## Task objective
In the forum thread on FSI swap cruise control wiring, which ECM does the 3.6 B6 Passat use?

# FSI swap cruise control wiring questions.



## dorkage (Jul 7, 2009)

I'm putting a 3.6 FSI into my MK4 R32. Most of the wiring is very straight forward. I'm completely stumped on the cruise control. MK4s use discrete wires for each button to the ECM, where as the 3.6 B6 Passat ECM (Bosch MED9.1) uses a single "Cruise Control Connection" from J527 Steering Column Electronics System Control Module, which is then wired to the Cruise Control buttons (or at least seems to be.)

ME7 from the MK4:




MED9.1 from the B6








Can I just wire in J527 from a MK5/B6 and ignore the clockspring and airbag connector on it and just connect the Cruise Control Switch, the ECM and CANBUS? Or is there another way to wire up my existing cruise control buttons to the MED9.1, either directly or with some sort of converter?


----------



## bonesaw (Aug 8, 2004)

Just finished up this swap and we abandoned cruise control. It was never used so didn't figure it was worth the headache. I'd be concerned about the column module throwing codes for a bunch of other stuff not connected.


----------



## dorkage (Jul 7, 2009)

I guess ECM controlled cruise is out of the question. Looking into after market options currently.


----------



## BOUDAH (Aug 15, 2008)

perhaps im confused. Can you just use MK5/B6 steering column electronics?


----------

## Extracted entries
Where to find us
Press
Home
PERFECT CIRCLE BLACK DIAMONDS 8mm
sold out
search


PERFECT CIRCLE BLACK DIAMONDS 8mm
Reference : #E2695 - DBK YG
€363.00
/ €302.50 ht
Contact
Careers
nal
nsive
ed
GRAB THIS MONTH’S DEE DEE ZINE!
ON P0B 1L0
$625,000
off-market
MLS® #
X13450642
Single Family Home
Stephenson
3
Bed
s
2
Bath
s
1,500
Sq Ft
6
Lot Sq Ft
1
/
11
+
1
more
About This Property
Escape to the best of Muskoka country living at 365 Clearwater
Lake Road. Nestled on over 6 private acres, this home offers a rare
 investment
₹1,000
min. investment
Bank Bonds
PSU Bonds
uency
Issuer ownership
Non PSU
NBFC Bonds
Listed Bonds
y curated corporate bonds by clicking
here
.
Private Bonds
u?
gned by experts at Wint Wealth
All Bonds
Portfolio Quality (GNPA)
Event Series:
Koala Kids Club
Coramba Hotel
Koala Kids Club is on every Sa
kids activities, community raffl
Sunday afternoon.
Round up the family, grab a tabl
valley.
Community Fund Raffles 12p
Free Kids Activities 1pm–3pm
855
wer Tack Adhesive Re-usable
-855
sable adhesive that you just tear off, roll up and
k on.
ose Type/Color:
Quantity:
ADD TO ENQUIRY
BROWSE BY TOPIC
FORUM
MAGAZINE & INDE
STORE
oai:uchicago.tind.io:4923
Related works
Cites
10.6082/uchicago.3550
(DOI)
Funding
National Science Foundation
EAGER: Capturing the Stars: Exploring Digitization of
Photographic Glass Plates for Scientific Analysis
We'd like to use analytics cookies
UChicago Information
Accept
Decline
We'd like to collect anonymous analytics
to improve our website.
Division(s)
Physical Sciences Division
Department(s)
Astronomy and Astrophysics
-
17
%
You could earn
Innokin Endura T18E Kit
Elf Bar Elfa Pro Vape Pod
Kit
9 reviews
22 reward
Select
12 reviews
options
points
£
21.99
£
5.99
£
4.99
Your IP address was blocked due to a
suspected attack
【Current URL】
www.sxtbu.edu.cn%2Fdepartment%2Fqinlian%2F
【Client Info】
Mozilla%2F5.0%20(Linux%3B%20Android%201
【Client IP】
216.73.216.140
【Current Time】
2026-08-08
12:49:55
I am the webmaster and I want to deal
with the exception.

## Response to this exercise
The Bosch MED9.1.